Plans to transition a James Island elementary school to an all-Montessori curriculum may be changing after some Charleston County School Board members asked for a review.

The School Board's Strategic Education Committee on Tuesday told school district officials to come to the board's July 28 meeting ready to discuss plans to transition Murray-Lasaine Elementary School to an all Montessori curriculum by 2021.

The request follows a contentious community meeting at the school last month at which the issue of Montessori instruction divided parents and community members along racial lines, with some black parents urging the district to keep traditional classes at the school.

The committee organized the meeting after a group of parents from the school insisted school district officials told a neighborhood planning committee for Murray-Lasaine that the school would continue to offer both traditional and Montessori classes.
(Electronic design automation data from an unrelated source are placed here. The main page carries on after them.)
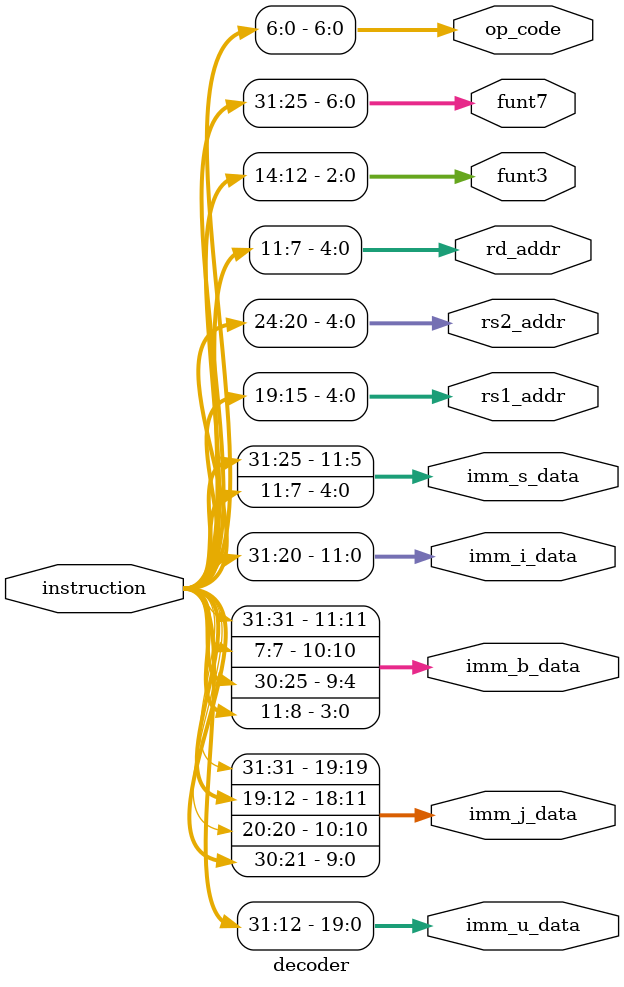
<source format=sv>
 `timescale 1ns/10ps
 module decoder(
				instruction,
				
				imm_u_data,
				imm_j_data,
				imm_b_data,
				imm_i_data,
				imm_s_data,
				rs1_addr,
				rs2_addr,
				rd_addr,
				funt3,
				funt7,
				op_code
 
				);
parameter DATA_SIZE  =32;
	
	
input       [DATA_SIZE-1:0] instruction;

output logic [         19:0] imm_u_data;
output logic [         19:0] imm_j_data;
output logic [         11:0] imm_b_data;
output logic [         11:0] imm_i_data;
output logic [         11:0] imm_s_data;
output logic [          4:0] rs1_addr;
output logic [          4:0] rs2_addr;
output logic [          4:0] rd_addr;
output logic [          2:0] funt3;
output logic [          6:0] funt7;
output logic [          6:0] op_code;

always_comb
begin:decoding_comb
	imm_i_data=instruction[31:20];
	imm_s_data={instruction[31:25],instruction[11:7]};
	imm_b_data={instruction[31],instruction[7],instruction[30:25],instruction[11:8]};
	imm_u_data=instruction[31:12];
	imm_j_data={instruction[31],instruction[19:12],instruction[20],instruction[30:21]};
	rs1_addr  =instruction[19:15];
	rs2_addr  =instruction[24:20];
	rd_addr   =instruction[11:7];
	funt3     =instruction[14:12];
	funt7     =instruction[31:25];
	op_code   =instruction[6:0];

end		
				
endmodule
</source>
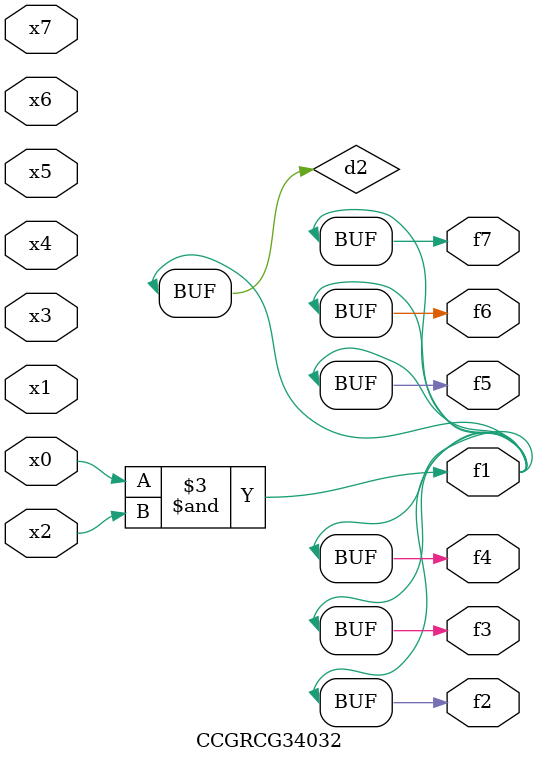
<source format=v>
module CCGRCG34032(
	input x0, x1, x2, x3, x4, x5, x6, x7,
	output f1, f2, f3, f4, f5, f6, f7
);

	wire d1, d2;

	nor (d1, x3, x6);
	and (d2, x0, x2);
	assign f1 = d2;
	assign f2 = d2;
	assign f3 = d2;
	assign f4 = d2;
	assign f5 = d2;
	assign f6 = d2;
	assign f7 = d2;
endmodule

</source>
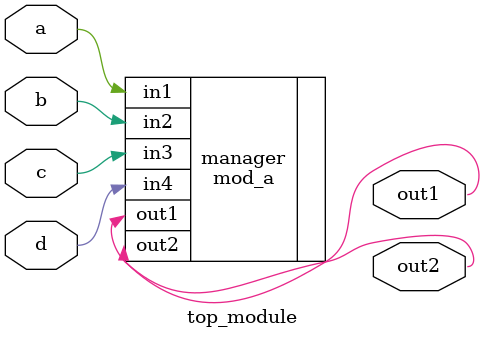
<source format=sv>
module top_module ( 
    input a, 
    input b, 
    input c,
    input d,
    output out1,
    output out2
);

    mod_a manager (
        .out1(out1), 
        .out2(out2),
        .in1(a),
        .in2(b),
        .in3(c),
        .in4(d)
    );
    
endmodule
</source>
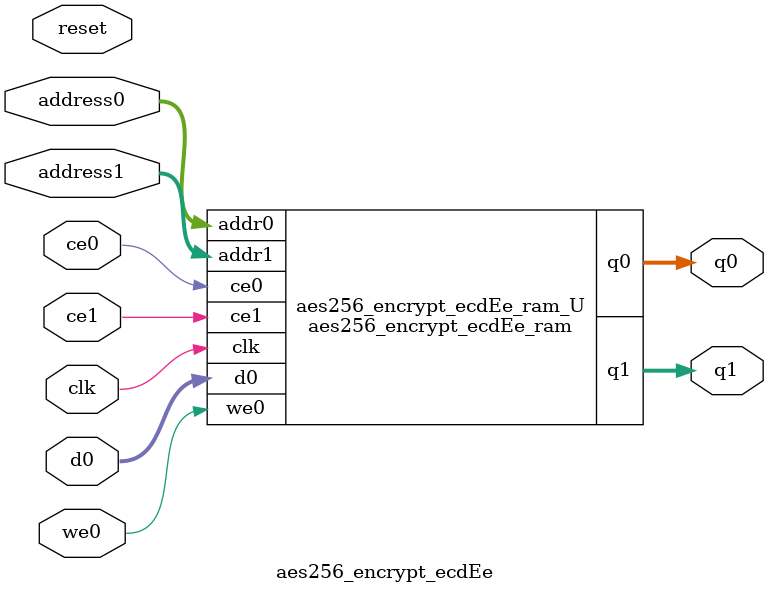
<source format=v>

`timescale 1 ns / 1 ps
module aes256_encrypt_ecdEe_ram (addr0, ce0, d0, we0, q0, addr1, ce1, q1,  clk);

parameter DWIDTH = 8;
parameter AWIDTH = 5;
parameter MEM_SIZE = 32;

input[AWIDTH-1:0] addr0;
input ce0;
input[DWIDTH-1:0] d0;
input we0;
output reg[DWIDTH-1:0] q0;
input[AWIDTH-1:0] addr1;
input ce1;
output reg[DWIDTH-1:0] q1;
input clk;

(* ram_style = "distributed" *)reg [DWIDTH-1:0] ram[0:MEM_SIZE-1];




always @(posedge clk)  
begin 
    if (ce0) 
    begin
        if (we0) 
        begin 
            ram[addr0] <= d0; 
            q0 <= d0;
        end 
        else 
            q0 <= ram[addr0];
    end
end


always @(posedge clk)  
begin 
    if (ce1) 
    begin
            q1 <= ram[addr1];
    end
end


endmodule


`timescale 1 ns / 1 ps
module aes256_encrypt_ecdEe(
    reset,
    clk,
    address0,
    ce0,
    we0,
    d0,
    q0,
    address1,
    ce1,
    q1);

parameter DataWidth = 32'd8;
parameter AddressRange = 32'd32;
parameter AddressWidth = 32'd5;
input reset;
input clk;
input[AddressWidth - 1:0] address0;
input ce0;
input we0;
input[DataWidth - 1:0] d0;
output[DataWidth - 1:0] q0;
input[AddressWidth - 1:0] address1;
input ce1;
output[DataWidth - 1:0] q1;



aes256_encrypt_ecdEe_ram aes256_encrypt_ecdEe_ram_U(
    .clk( clk ),
    .addr0( address0 ),
    .ce0( ce0 ),
    .we0( we0 ),
    .d0( d0 ),
    .q0( q0 ),
    .addr1( address1 ),
    .ce1( ce1 ),
    .q1( q1 ));

endmodule


</source>
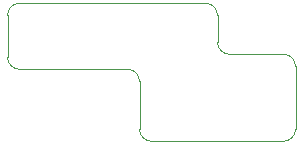
<source format=gm1>
G04 #@! TF.GenerationSoftware,KiCad,Pcbnew,5.1.2-f72e74a~84~ubuntu16.04.1*
G04 #@! TF.CreationDate,2019-05-05T12:52:43-04:00*
G04 #@! TF.ProjectId,hw_504_joystick_trrs_pcb,68775f35-3034-45f6-9a6f-79737469636b,1.0*
G04 #@! TF.SameCoordinates,Original*
G04 #@! TF.FileFunction,Profile,NP*
%FSLAX46Y46*%
G04 Gerber Fmt 4.6, Leading zero omitted, Abs format (unit mm)*
G04 Created by KiCad (PCBNEW 5.1.2-f72e74a~84~ubuntu16.04.1) date 2019-05-05 12:52:43*
%MOMM*%
%LPD*%
G04 APERTURE LIST*
%ADD10C,0.050000*%
G04 APERTURE END LIST*
D10*
X147320000Y-95758000D02*
X147320000Y-99822000D01*
X137160000Y-94742000D02*
X146304000Y-94742000D01*
X136144000Y-93726000D02*
X136144000Y-90170000D01*
X137160000Y-94742000D02*
G75*
G02X136144000Y-93726000I0J1016000D01*
G01*
X146304000Y-94742000D02*
G75*
G02X147320000Y-95758000I0J-1016000D01*
G01*
X155956000Y-100838000D02*
X159512000Y-100838000D01*
X148336000Y-100838000D02*
X155956000Y-100838000D01*
X137160000Y-89154000D02*
X152908000Y-89154000D01*
X136144000Y-90170000D02*
G75*
G02X137160000Y-89154000I1016000J0D01*
G01*
X154940000Y-93472000D02*
X159512000Y-93472000D01*
X153924000Y-92456000D02*
X153924000Y-90170000D01*
X160528000Y-99822000D02*
X160528000Y-94488000D01*
X152908000Y-89154000D02*
G75*
G02X153924000Y-90170000I0J-1016000D01*
G01*
X154940000Y-93472000D02*
G75*
G02X153924000Y-92456000I0J1016000D01*
G01*
X148336000Y-100838000D02*
G75*
G02X147320000Y-99822000I0J1016000D01*
G01*
X159512000Y-93472000D02*
G75*
G02X160528000Y-94488000I0J-1016000D01*
G01*
X160528000Y-99822000D02*
G75*
G02X159512000Y-100838000I-1016000J0D01*
G01*
M02*

</source>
District officials have maintained the plan was always to make Murray-Lasaine an all-Montessori school.

"After the community meeting, the perception of several board members including me is that Murray-Lasaine needs to be revisited," said School Board member Tom Ducker.

Although meeting minutes from the school's neighborhood planning committee never said the school would continue to offer both traditional and Montessori classes, Ducker said nothing specifically said the school would become exclusively Montessori.

"It was unclear to me after reading all the correspondence that we were heading to full Montessori," he said.

Ducker said he expects there to be a motion at the school board meeting next week to continue offering both traditional and Montessori classes at the school.

The school board originally voted in 2012 to make Murray-Lasaine a Montessori school after district officials and the school's neighborhood planning committee supported the concept as a way to deal with dwindling enrollment.

Michael Bobby, the district's chief financial officer, reminded the education committee on Tuesday that changing the plan for Montessori at the school could impact a renovation of the school - which is already under way - to accommodate the hands-on learning style of Montessori instruction.

Associate Superintendent Terri Nichols, who oversees the district's elementary schools, said enrollment in traditional classes at the school is already low with some classes having less than 10 children. Around 100 students are enrolled in traditional classes for the fall while more than 150 students are signed up for Montessori classes.